Records excerpted from a collection:
---*---

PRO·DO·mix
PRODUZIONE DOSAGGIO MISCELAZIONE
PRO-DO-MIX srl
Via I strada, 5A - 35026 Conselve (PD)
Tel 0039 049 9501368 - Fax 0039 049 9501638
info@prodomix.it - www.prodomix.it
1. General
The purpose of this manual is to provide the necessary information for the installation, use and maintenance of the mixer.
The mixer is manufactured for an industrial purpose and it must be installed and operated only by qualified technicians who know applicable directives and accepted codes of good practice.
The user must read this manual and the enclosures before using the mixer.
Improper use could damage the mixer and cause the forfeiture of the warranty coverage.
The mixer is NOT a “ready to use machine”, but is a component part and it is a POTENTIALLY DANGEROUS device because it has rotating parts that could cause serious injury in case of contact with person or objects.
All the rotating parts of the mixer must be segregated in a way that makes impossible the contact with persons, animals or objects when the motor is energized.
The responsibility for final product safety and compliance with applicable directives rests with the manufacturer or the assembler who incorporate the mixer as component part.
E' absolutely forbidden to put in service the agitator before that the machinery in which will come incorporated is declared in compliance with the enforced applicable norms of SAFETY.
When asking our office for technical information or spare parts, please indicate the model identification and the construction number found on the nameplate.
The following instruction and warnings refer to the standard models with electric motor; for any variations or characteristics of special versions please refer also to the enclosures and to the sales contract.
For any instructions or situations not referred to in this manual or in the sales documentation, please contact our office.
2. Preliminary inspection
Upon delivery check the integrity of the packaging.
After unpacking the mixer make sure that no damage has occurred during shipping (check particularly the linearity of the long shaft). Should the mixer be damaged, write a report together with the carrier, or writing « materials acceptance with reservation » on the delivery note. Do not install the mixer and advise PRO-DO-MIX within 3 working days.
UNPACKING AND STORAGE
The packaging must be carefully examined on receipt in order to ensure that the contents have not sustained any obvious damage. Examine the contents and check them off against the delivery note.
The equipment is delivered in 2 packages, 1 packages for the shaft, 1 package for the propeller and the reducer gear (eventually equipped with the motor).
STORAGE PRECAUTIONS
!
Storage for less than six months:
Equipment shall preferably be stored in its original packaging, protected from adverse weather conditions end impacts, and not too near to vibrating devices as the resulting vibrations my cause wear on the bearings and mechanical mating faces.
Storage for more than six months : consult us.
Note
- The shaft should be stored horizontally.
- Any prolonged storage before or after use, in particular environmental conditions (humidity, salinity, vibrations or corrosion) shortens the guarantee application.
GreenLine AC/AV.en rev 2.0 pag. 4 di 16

---*---

* _TASK REQUIREMENTS_
When the word "than" shows up in a line of the entries, pull that line out.

* _EXERCISE RESULT_
Storage for less than six months:
Storage for more than six months : consult us.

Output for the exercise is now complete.